Question

How do you find the important points to the graph $f(x) = 2{x^2}$?

Answer 1

The following question asks us to plot the given curve and in the process find the important points of the graph represented by the above function. The above function is the formula of a parabola since the coefficient of ${x^2}$ here is positive the parabola will be upward shaped and there is no coefficient of ${y^{\tilde 2}}$. Then we will find the vertex and the nature of the graph and also plot it.

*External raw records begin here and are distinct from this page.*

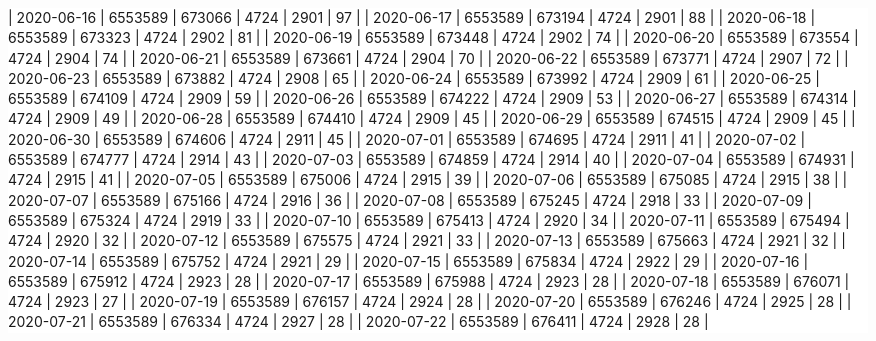 | 2020-06-16 | 6553589 | 673066 | 4724 | 2901 | 97 |
| 2020-06-17 | 6553589 | 673194 | 4724 | 2901 | 88 |
| 2020-06-18 | 6553589 | 673323 | 4724 | 2902 | 81 |
| 2020-06-19 | 6553589 | 673448 | 4724 | 2902 | 74 |
| 2020-06-20 | 6553589 | 673554 | 4724 | 2904 | 74 |
| 2020-06-21 | 6553589 | 673661 | 4724 | 2904 | 70 |
| 2020-06-22 | 6553589 | 673771 | 4724 | 2907 | 72 |
| 2020-06-23 | 6553589 | 673882 | 4724 | 2908 | 65 |
| 2020-06-24 | 6553589 | 673992 | 4724 | 2909 | 61 |
| 2020-06-25 | 6553589 | 674109 | 4724 | 2909 | 59 |
| 2020-06-26 | 6553589 | 674222 | 4724 | 2909 | 53 |
| 2020-06-27 | 6553589 | 674314 | 4724 | 2909 | 49 |
| 2020-06-28 | 6553589 | 674410 | 4724 | 2909 | 45 |
| 2020-06-29 | 6553589 | 674515 | 4724 | 2909 | 45 |
| 2020-06-30 | 6553589 | 674606 | 4724 | 2911 | 45 |
| 2020-07-01 | 6553589 | 674695 | 4724 | 2911 | 41 |
| 2020-07-02 | 6553589 | 674777 | 4724 | 2914 | 43 |
| 2020-07-03 | 6553589 | 674859 | 4724 | 2914 | 40 |
| 2020-07-04 | 6553589 | 674931 | 4724 | 2915 | 41 |
| 2020-07-05 | 6553589 | 675006 | 4724 | 2915 | 39 |
| 2020-07-06 | 6553589 | 675085 | 4724 | 2915 | 38 |
| 2020-07-07 | 6553589 | 675166 | 4724 | 2916 | 36 |
| 2020-07-08 | 6553589 | 675245 | 4724 | 2918 | 33 |
| 2020-07-09 | 6553589 | 675324 | 4724 | 2919 | 33 |
| 2020-07-10 | 6553589 | 675413 | 4724 | 2920 | 34 |
| 2020-07-11 | 6553589 | 675494 | 4724 | 2920 | 32 |
| 2020-07-12 | 6553589 | 675575 | 4724 | 2921 | 33 |
| 2020-07-13 | 6553589 | 675663 | 4724 | 2921 | 32 |
| 2020-07-14 | 6553589 | 675752 | 4724 | 2921 | 29 |
| 2020-07-15 | 6553589 | 675834 | 4724 | 2922 | 29 |
| 2020-07-16 | 6553589 | 675912 | 4724 | 2923 | 28 |
| 2020-07-17 | 6553589 | 675988 | 4724 | 2923 | 28 |
| 2020-07-18 | 6553589 | 676071 | 4724 | 2923 | 27 |
| 2020-07-19 | 6553589 | 676157 | 4724 | 2924 | 28 |
| 2020-07-20 | 6553589 | 676246 | 4724 | 2925 | 28 |
| 2020-07-21 | 6553589 | 676334 | 4724 | 2927 | 28 |
| 2020-07-22 | 6553589 | 676411 | 4724 | 2928 | 28 |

Complete step by step solution:
The given equation is an equation of the parabola since the coefficient of ${x^2}$ is positive the graph will be upward facing. Then we will find the $y$ intercept:
For $y$ intercept putting $x = 0$ we get,
$y = 0$ so the y intercept is zero
And also $x$ intercept is zero we can tell that by putting the value of $y = 0$ in the above function.
$0 = 2{x^2}$
Gives $x = 0$ therefore the parabola passes through origin. The given equation thus is of a normal parabola with following attributes :
It is upward facing and symmetric along the axis of $y$.
The given conic also passes through the origin thus the important point of the given graph can be said to be as the origin from which it passes and touches both the axis at that point . We will also plot the given conic onto a graph the graph is given below:

Note: If the sign of the coefficient of ${x^2}$ would have been negative then the given parabola would have been downward facing all the other important attributes would have been same.